Im vermutlich letzten großen Kriegsverbrecher-Prozeß
Frankreichs hatten die Geschworenen nach 18stündigen Beratungen ihr
Urteil getroffen.
Papon ist angeklagt, für die Deportation von 1.500
Juden während der deutschen Besatzungszeit mitverantwortlich zu sein.
Die Anklage hatte 20 Jahre Haft wegen Beihilfe zu Verbrechen gegen die
Menschlichkeit gefordert. Die Verteidigung plädierte auf Freispruch.
Unabhängig vom Urteil wird Papon aber auf freiem Fuß bleiben, bis ein
Revisions-Verfahren entschieden ist.
Der Leiter des Jüdischen Dokumentationszentrums in
Wien, Simon Wiesenthal, hat das Urteil gegen Maurice Papon als zu milde
kritisiert. Er hätte sich gewünscht, daß Papon zu lebenslanger Haft
verurteilt wird. Es sei aber positiv, daß Papon überhaupt verurteilt
wurde, sagte Wiesenthal. Dies sei «eine Warnung an die Mörder von
morgen, daß sie niemals ruhen werden.» Die Verbrechen der Nazis seien so
grausam gewesen, daß sie eigentlich nicht bestraft werden könnten. Auch
wenn Papon nicht direkt für die Ermordung von Juden verantwortlich
gemacht werden könne, sei eines klar: «Deportation ist Beihilfe zum
Mord», betonte Wiesenthal.
Maurice Papon: Der frühere französische
Haushaltsminister Maurice Papon wurde 1981 von seiner Vergangenheit als
Nazi-Kollaborateur eingeholt. Nach 16 Jahren Verfahrensstreit und sechs
Monaten Prozeß um die Deportation von Juden aus Bordeaux ist Papon heute
verurteilt worden.
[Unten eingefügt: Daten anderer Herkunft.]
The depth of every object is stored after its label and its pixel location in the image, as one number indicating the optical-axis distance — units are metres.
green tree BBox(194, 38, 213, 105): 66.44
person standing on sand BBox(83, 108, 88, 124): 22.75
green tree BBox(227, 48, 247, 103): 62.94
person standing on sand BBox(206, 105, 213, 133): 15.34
Frei ist er noch immer.
Papon wurde am 3. September 1910 in
Gretz-Armainvilliers bei Paris geboren. 1935 begann seine
Beamtenlaufbahn. Er diente der linken Volksfront in den 30er Jahren
ebenso wie den Kollaborateuren des Vichy-Regimes ab 1940. 1942 wurde er
Generalsekretär der Präfektur in in Bordeaux und war als solcher
mitverantwortlich für die Deportation von Juden.
Nach der Befreiung 1944 blieb Papon im
Staatsdienst unter anderem in Korsika, Algerien und Marokko. 1958
erhielt er einen Ausweis als Widerstandskämpfer wegen angeblicher
Konspiration mit der Resistance. 1958 wurde Papon Polizeipräfekt von
Paris. In seine Amtszeit fielen 1961/1962 die blutige Niederschlagungen
von Demonstrationen gegen den Algerien-Krieg. 1967 wurde Papon Chef des
Luftfahrt-Konzerns Sud-Aviation. 1968 kehrte er in die Politik zurück
und erreichte 1978 als Budget-Minister unter Präsident Valery Giscard
d'Estaing den Zenit seiner Laufbahn, die drei Jahre später, eben mit
Aufdeckung seiner Vergangenheit, endete.